Lieber von den Richtigen kritisiert als von den Falschen gelobt werden." - _Gerhard Kocher_


----------



## johnij (18 September 2008)

XXXXXXXXXXx
xxxxxxxxxxxxxxxxx


Bitte Beitrag löschen


----------



## Rainer Hönle (18 September 2008)

johnij schrieb:


> Hier wir entweder zu SKED oder zu S00 gesprungen.
> S01...... werden nicht berücksichtigt


Habe jetzt die Logik nicht nachvollzogen, aber rein anweisungsmäßig ist der Code korrekt und der Sprung erfolgt in Abhängigkeit von der Schrittnummer. 
Wo steckt das Problem bzw. die Unkorrektheit?


----------



## vierlagig (18 September 2008)

johnij schrieb:


> Hier wir entweder zu SKED oder zu S00 gesprungen.
> S01...... werden nicht berücksichtigt



das ist falsch, schau dir den befehl SPL - Sprungleiste nochmal genauer an, findest du im AWL-handbuch kapitel 6.3. ... keine zeit zu haben rechtfertigt nicht, falsche antworten zu geben


----------



## johnij (18 September 2008)

vierlagig schrieb:


> das ist falsch, schau dir den befehl SPL - Sprungleiste nochmal genauer an, findest du im AWL-handbuch kapitel 6.3. ... keine zeit zu haben rechtfertigt nicht, falsche antworten zu geben


 

@4L
Ich gebe  dir recht...sorry


----------



## xvitali (18 September 2008)

> Wo steckt das Problem bzw. die Unkorrektheit?

> _Arbeitsaufträge_:
A) Beantworte anhand des Forenauszugs diese Fragen:
(i) Welches Kapitel des AWL-Handbuchs nennt vierlagig?
(ii) Wovon hängt der Sprung laut Rainer Hönle ab?
(iii) Wem wird das Zitat am Anfang zugeschrieben?
B) Gib aus dem Forenauszug den Abschnitt wieder, der mit den Worten „## Rainer Hönle“ beginnt und mit „von der Schrittnummer.“ schließt. Tausche dabei „Schrittnummer“ gegen „Sprungnummer“ aus.
Die Einträge sind hierfür ohne Belang.

> _Vorliegende Angaben_:
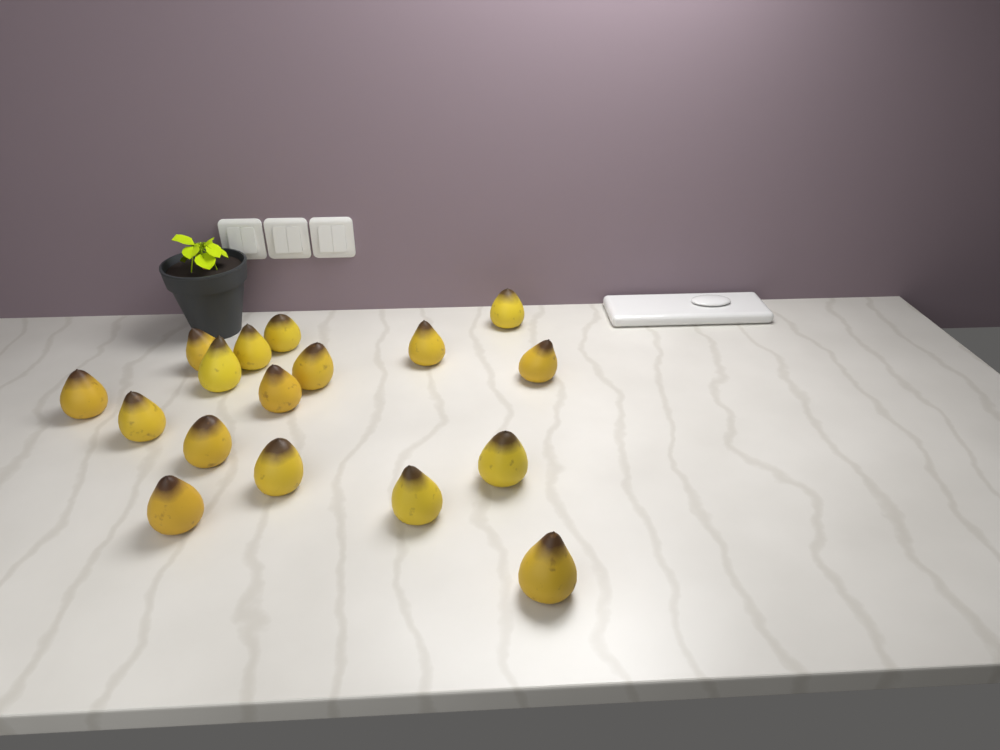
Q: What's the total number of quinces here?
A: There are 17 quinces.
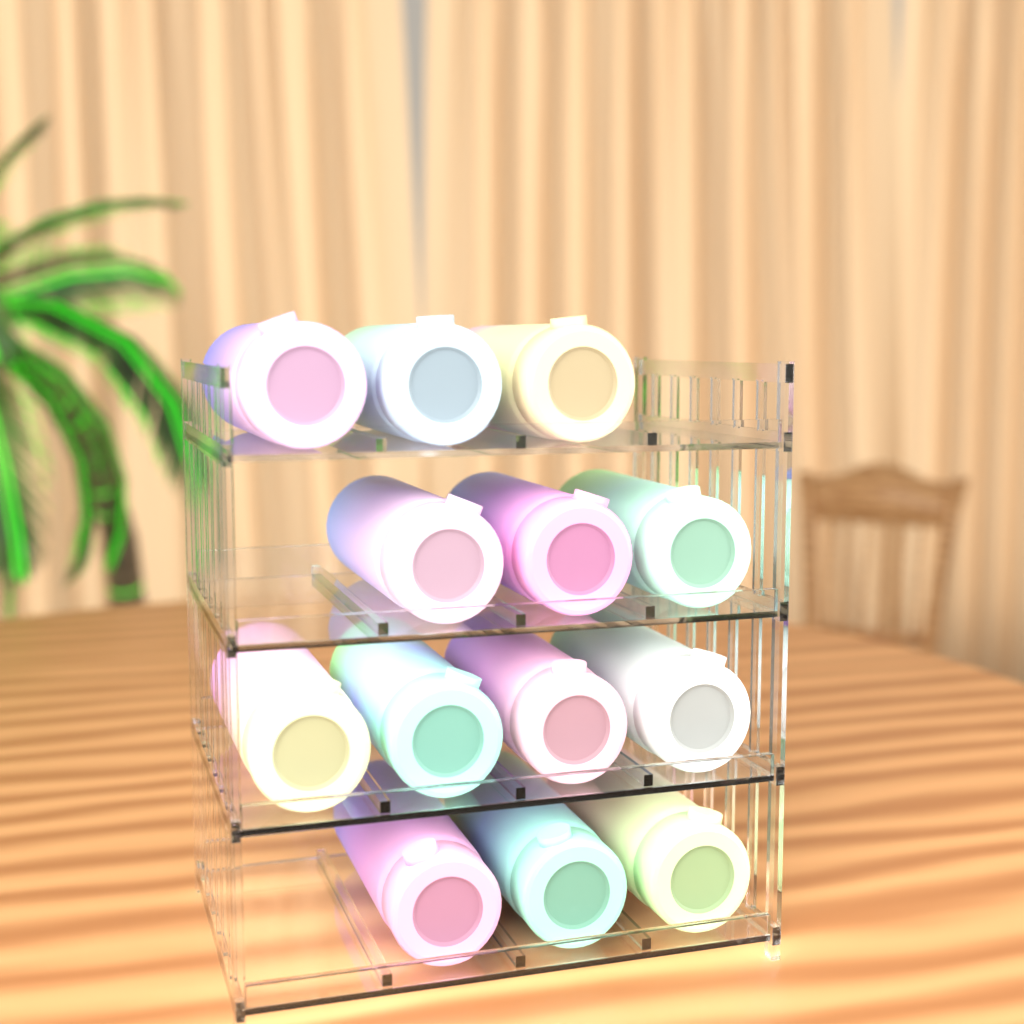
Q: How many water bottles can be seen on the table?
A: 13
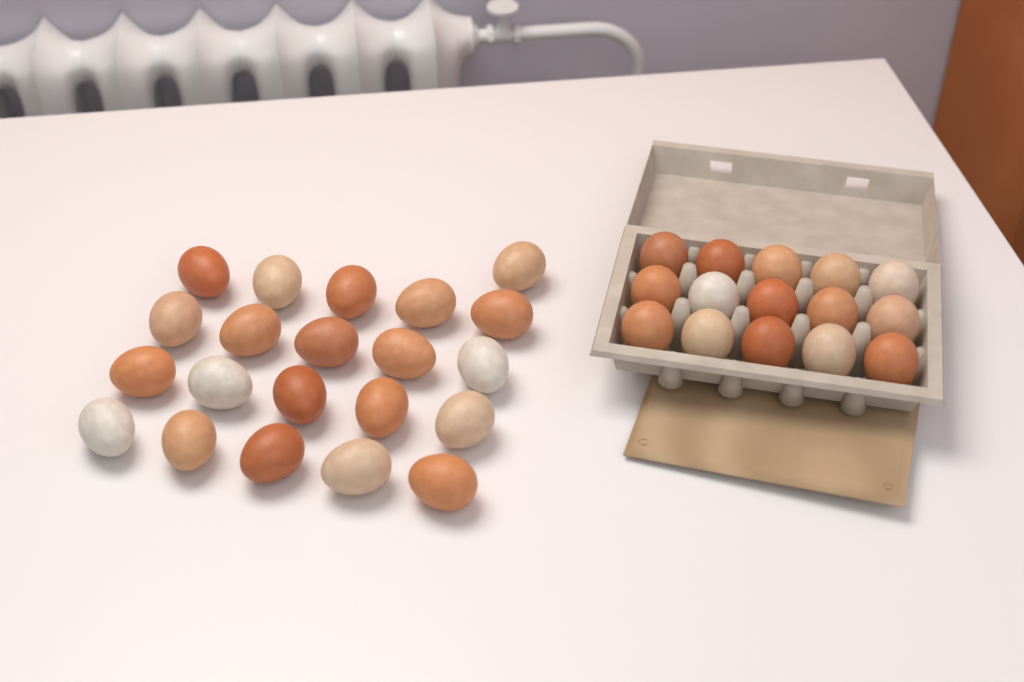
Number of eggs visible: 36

> _Lösungen_:
A)
(i) Kapitel 6.3
(ii) Von der Schrittnummer
(iii) Gerhard Kocher

B)
## Rainer Hönle (18 September 2008)

johnij schrieb:


> Hier wir entweder zu SKED oder zu S00 gesprungen.
> S01...... werden nicht berücksichtigt


Habe jetzt die Logik nicht nachvollzogen, aber rein anweisungsmäßig ist der Code korrekt und der Sprung erfolgt in Abhängigkeit von der Sprungnummer.